Once we have the adjacency table, it is easy to convert it to a graph.
This is the “data wrangling” part of my Tidy Tuesday.
library(tibble)
library(tidyr)
library(stringr)
library(purrr)
library(igraph)
library(tidygraph)
adjacencies <- rep(list(words_of_interest),length(characters))
names(adjacencies) <- characters
adjacencies <- adjacencies %>%
enframe("character", "word") %>%
unnest(word) %>%
nest_join(select(avatar,character, character_words),
"character", name = "lines") %>%
group_by(character, word) %>%
mutate(weight = map_dbl(lines, ~sum(str_count(.$character_words, word)))) %>%
filter(weight > 4, character != word) %>%
select(-lines)
graph <- graph_from_data_frame(adjacencies)

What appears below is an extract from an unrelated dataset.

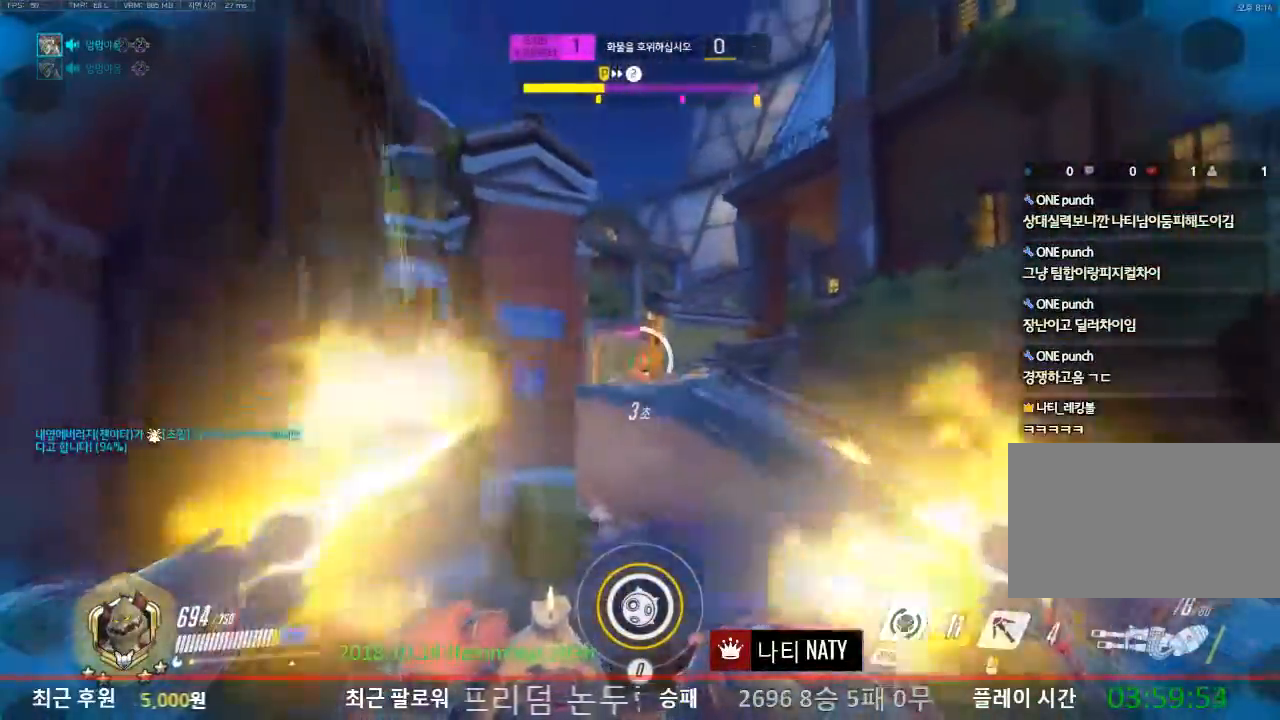
{"keys": ["a", "s"], "mouse": ["left"], "events": [[16, "w", "up"], [200, "s", "down"], [383, "a", "down"], [483, "d", "up"]]}
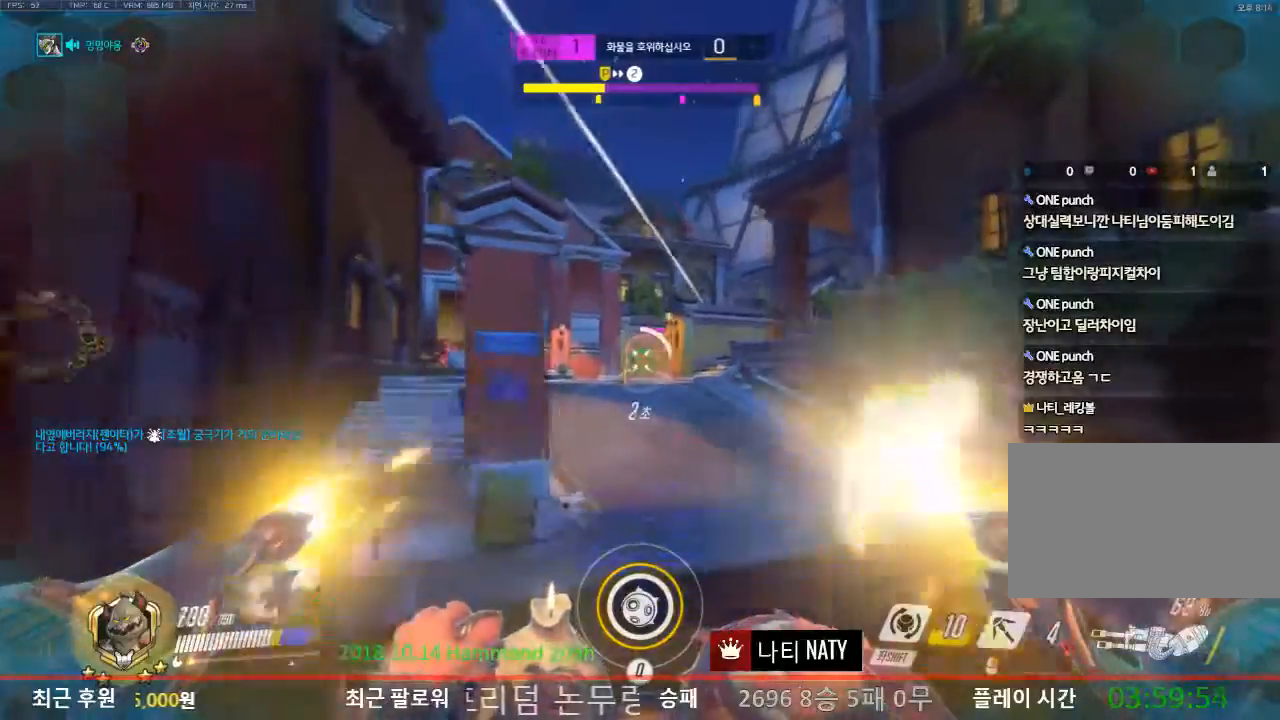
{"keys": ["a", "s"], "mouse": ["left"], "events": [[167, "mouse_left", "up"], [400, "mouse_left", "down"]]}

graph <- as_tbl_graph(graph)
graph <- left_join(graph, tribes, by = c(name = "words"))
adjacencies
character | word | weight |
---|---|---|
Aang | Avatar | 56 |
Aang | Sokka | 87 |
Aang | Katara | 101 |
Aang | Toph | 22 |
Aang | Zuko | 21 |
Aang | Fire Lord | 33 |
Aang | kill | 7 |
Aang | save | 12 |
Aang | spirit | 22 |
Aang | Appa | 106 |
Aang | bison | 12 |
Aang | Ozai | 7 |
Aang | bending | 49 |
Aang | honor | 5 |
Sokka | Avatar | 26 |
Sokka | Aang | 98 |
Sokka | Katara | 69 |
Sokka | Toph | 25 |
Sokka | Zuko | 22 |
Sokka | Fire Lord | 25 |
Sokka | kill | 8 |
Sokka | save | 5 |
Sokka | Earth Kingdom | 6 |
Sokka | spirit | 9 |
Sokka | Appa | 35 |
Sokka | bison | 9 |
Sokka | moon | 5 |
Sokka | bending | 25 |
Katara | Avatar | 36 |
Katara | Aang | 220 |
Katara | Sokka | 108 |
Katara | Toph | 26 |
Katara | Zuko | 19 |
Katara | kill | 5 |
Katara | save | 9 |
Katara | Earth Kingdom | 6 |
Katara | Appa | 28 |
Katara | bending | 47 |
Toph | Aang | 11 |
Toph | Sokka | 15 |
Toph | Katara | 20 |
Toph | Zuko | 5 |
Toph | Fire Lord | 7 |
Toph | bending | 15 |
Zuko | Avatar | 57 |
Zuko | Aang | 9 |
Zuko | Sokka | 8 |
Zuko | Katara | 5 |
Zuko | Fire Lord | 7 |
Zuko | Azula | 14 |
Zuko | kill | 5 |
Zuko | save | 8 |
Zuko | Earth Kingdom | 5 |
Zuko | bending | 19 |
Zuko | honor | 16 |
Iroh | Avatar | 18 |
Iroh | Zuko | 54 |
Iroh | Fire Lord | 10 |
Iroh | Azula | 5 |
Iroh | moon | 5 |
Iroh | bending | 5 |
Iroh | balance | 5 |
Iroh | honor | 10 |
Ozai | Zuko | 6 |
Ozai | Fire Lord | 7 |
Ozai | Azula | 5 |
Azula | Avatar | 13 |
Azula | Zuko | 18 |
Azula | Fire Lord | 8 |
Azula | honor | 6 |
Azula | Dai Li | 6 |
Plot
The handy package ggraph allow us to plot graphs in a similiar way to ggplot plotting. We also make a custom fill and color scale to be true to Avatar’s palette. I found the colors in the nice palletes by emilytjames. We also embbed the iconic font used in Avatar.
library(ggplot2)
library(ggraph)
theme_set(theme_bw(14))
# Avatar fill color scale
avatar_fill <- function (...) { scale_fill_manual(values = c(
"#F1B84A", "grey20",
"#4FA24C", "#900B0B",
"#4A82CB")
) }
avatar_color <- function (...) { scale_colour_manual(values = c(
"#F1B84A", "grey20",
"#4FA24C", "#900B0B",
"#4A82CB")
) }
# Avatar font
windowsFonts(avatar_font = windowsFont("Herculanum"))
ggraph(graph, layout = 'fr')+
geom_edge_link(aes(width = weight), color = 'grey70')+
geom_node_point(aes(color = tribes))+
geom_node_label(aes(label = name, fill = tribes),
color = "white", fontface = "bold",
family = "avatar_font", size = 5,
repel = TRUE)+
avatar_fill()+
avatar_color()+
theme(legend.position = "top")+
labs(title = "Avatar referencing graph", color = "Tribes",
fill = "Tribes", width = "Weight")
Nice! That’s our graph. We can see how the central characters in the plot are also in the center of the graph. They reference among themselves a lot. The most central concept in our graph is, of course, “Avatar”. We can also get a glimpse of how the idea of Honor is important for the Fire Tribe. And we get the interesting fact that the character that cites the most the Earth Kingdom concept of the royal guard Dai Li is actually Azula, from the Fire Tribe. Well, if you watched the show you know why that is, if you haven’t, what are you waiting for?